I was recently offered and accepted a job that I thought I wanted. In fact, I had prayed specifically for this job. I eagerly wanted to work for someone else and rid myself of the responsibility of running my own business – even if it meant sacrificing the success that came with working for myself. I wanted something ‘normal’ and God gave it to me! It was exactly what I wanted, and I couldn’t wait to get started. The offer had come easily as if only from the hand of God. I was thrilled – although something became unsettled in my spirit.
The uneasiness I felt intensified as I got closer to my start date. I prayed but I also rationalized that this was so specific to my prayer that it had to be God. Didn’t it? Yes and No. Let me explain. Yes, because God wanted to teach me something about myself. No, in that the job wasn’t what He had given me as much as the lesson in obedience that came from submitting to His will.
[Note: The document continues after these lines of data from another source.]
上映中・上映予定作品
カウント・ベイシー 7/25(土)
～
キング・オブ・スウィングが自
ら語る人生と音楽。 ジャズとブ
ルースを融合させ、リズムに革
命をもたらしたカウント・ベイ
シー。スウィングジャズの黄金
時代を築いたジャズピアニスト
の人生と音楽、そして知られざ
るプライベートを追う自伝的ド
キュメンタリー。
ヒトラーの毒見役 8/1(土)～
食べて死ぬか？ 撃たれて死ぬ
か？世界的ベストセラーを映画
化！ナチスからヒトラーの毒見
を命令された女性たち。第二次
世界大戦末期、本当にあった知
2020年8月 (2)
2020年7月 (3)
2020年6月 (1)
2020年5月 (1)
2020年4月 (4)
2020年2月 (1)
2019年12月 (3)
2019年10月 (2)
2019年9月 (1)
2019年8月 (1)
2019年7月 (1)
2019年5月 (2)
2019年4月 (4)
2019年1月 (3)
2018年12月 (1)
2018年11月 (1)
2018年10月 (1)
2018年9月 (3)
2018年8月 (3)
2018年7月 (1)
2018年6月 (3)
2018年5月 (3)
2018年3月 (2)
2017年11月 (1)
I am thickheaded sometimes, so I rationalized and debated obsessively – is this God dealing with my spirit or is this the devil trying to confuse me? First, God is not the author of confusion (1 Corinthians 14:33). He will not create chaos. We create chaos and the devil plays in it. If it’s like a fire, we light the match and the devil throws gas on it. If it’s like a flat tire, we chose the wrong road and the devil puts the nail in our lane. for “…each person is lured and enticed by his own desire …” (James 1:14, ESV).
Anyway, as I struggled with these feelings, I felt God reveal something to me. My spirit belongs to God. I am His. From the day I accepted Jesus Christ, my soul has been protected. My heart and mind, on the other hand, are very much flesh and therefore a battleground susceptible to attacks from the enemy. If I were merely struggling with this career decision in my mind or my heart, it would have been very different. As it was, my soul was troubled, and I knew God was asking me to give up what He had provided. My responsibility was not to understand but to accept and act in obedience. I did and I found peace.
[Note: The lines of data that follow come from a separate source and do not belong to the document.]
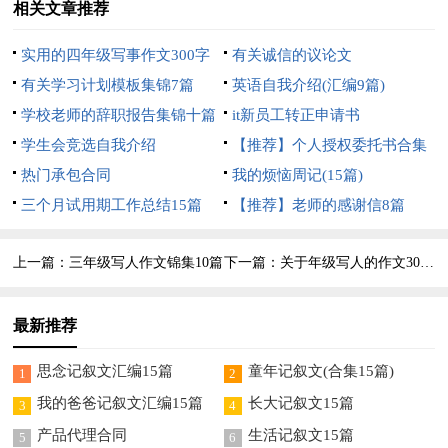
相关文章推荐
实用的四年级写事作文300字
有关诚信的议论文
汇编九篇
有关学习计划模板集锦7篇
英语自我介绍(汇编9篇)
学校老师的辞职报告集锦十篇
it新员工转正申请书
学生会竞选自我介绍
【推荐】个人授权委托书合集
热门承包合同
8篇
我的烦恼周记(15篇)
三个月试用期工作总结15篇
【推荐】老师的感谢信8篇
上一篇：
三年级写人作文锦集10篇
下一篇：
关于年级写人的作文300字锦集6篇
最新推荐
思念记叙文汇编15篇
童年记叙文(合集15篇)
1
2
我的爸爸记叙文汇编15篇
长大记叙文15篇
3
4
产品代理合同
生活记叙文15篇
5
6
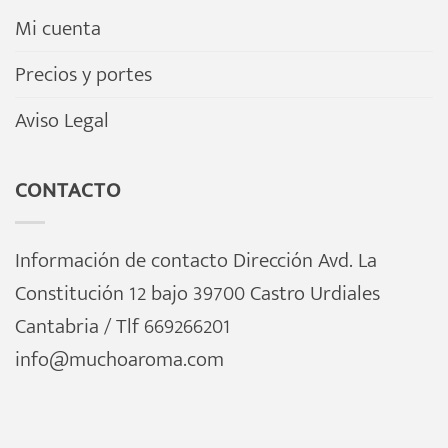
Mi cuenta
Precios y portes
Aviso Legal
CONTACTO
Información de contacto Dirección Avd. La
Constitución 12 bajo 39700 Castro Urdiales
Cantabria / Tlf 669266201
info@muchoaroma.com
What I had asked for was something to make me happy. It’s what I wanted. Notice a trend? There was a lot of ‘me’ and ‘I’ in this pursuit. It was a good opportunity with a Christian company, but even good things can be selfish if not pursued in service to Christ and to others. The career was a ministry but not the one that I have been called to.
It is a beautiful thing when we realize that God has called us as individuals. Ministry is not a one size fits all endeavor. Every Christian is called to a ministry that they are specifically designed to fulfill. My ministry involves writing, speaking, and coaching. Someone else has a ministry within the food industry or in retail. Whatever we are called to do let us, “…work heartily, as for the Lord…” (Colossians 3:23).
Oftentimes, God gives us what we ask for and other times He gives us lessons and opportunities to demonstrate obedience. Sometimes, if we are very blessed, God gives us both.